▸ **WORK REQUEST**: Pick out every line in the items that contains the string "GitlabCI" and copy each one.

▸ **Data records**:
• • • • • • •
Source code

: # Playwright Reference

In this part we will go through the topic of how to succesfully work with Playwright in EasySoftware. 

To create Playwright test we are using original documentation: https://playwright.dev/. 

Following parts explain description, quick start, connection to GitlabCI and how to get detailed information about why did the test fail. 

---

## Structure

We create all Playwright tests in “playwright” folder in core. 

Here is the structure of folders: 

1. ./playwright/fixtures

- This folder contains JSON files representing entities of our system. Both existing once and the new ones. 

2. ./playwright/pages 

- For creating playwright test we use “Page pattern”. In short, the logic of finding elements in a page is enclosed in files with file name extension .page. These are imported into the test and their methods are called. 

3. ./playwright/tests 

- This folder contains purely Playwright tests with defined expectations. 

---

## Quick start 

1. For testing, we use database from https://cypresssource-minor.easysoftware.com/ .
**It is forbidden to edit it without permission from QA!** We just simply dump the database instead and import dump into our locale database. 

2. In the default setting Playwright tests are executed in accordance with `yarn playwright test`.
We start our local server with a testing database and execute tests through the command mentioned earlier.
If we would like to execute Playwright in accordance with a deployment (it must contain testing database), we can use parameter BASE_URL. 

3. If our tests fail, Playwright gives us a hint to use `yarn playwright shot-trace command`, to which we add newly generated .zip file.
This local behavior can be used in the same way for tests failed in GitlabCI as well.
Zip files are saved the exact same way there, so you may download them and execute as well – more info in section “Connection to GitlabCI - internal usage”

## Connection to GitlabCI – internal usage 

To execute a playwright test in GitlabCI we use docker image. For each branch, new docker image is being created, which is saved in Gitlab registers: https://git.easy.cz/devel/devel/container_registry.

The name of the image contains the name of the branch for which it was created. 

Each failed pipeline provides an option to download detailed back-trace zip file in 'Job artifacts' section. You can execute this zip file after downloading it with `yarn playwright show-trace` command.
• • • • • • •
▸ **RESULT OF THE TASK**:
Following parts explain description, quick start, connection to GitlabCI and how to get detailed information about why did the test fail. 
This local behavior can be used in the same way for tests failed in GitlabCI as well.
Zip files are saved the exact same way there, so you may download them and execute as well – more info in section “Connection to GitlabCI - internal usage”
## Connection to GitlabCI – internal usage 
To execute a playwright test in GitlabCI we use docker image. For each branch, new docker image is being created, which is saved in Gitlab registers: https://git.easy.cz/devel/devel/container_registry.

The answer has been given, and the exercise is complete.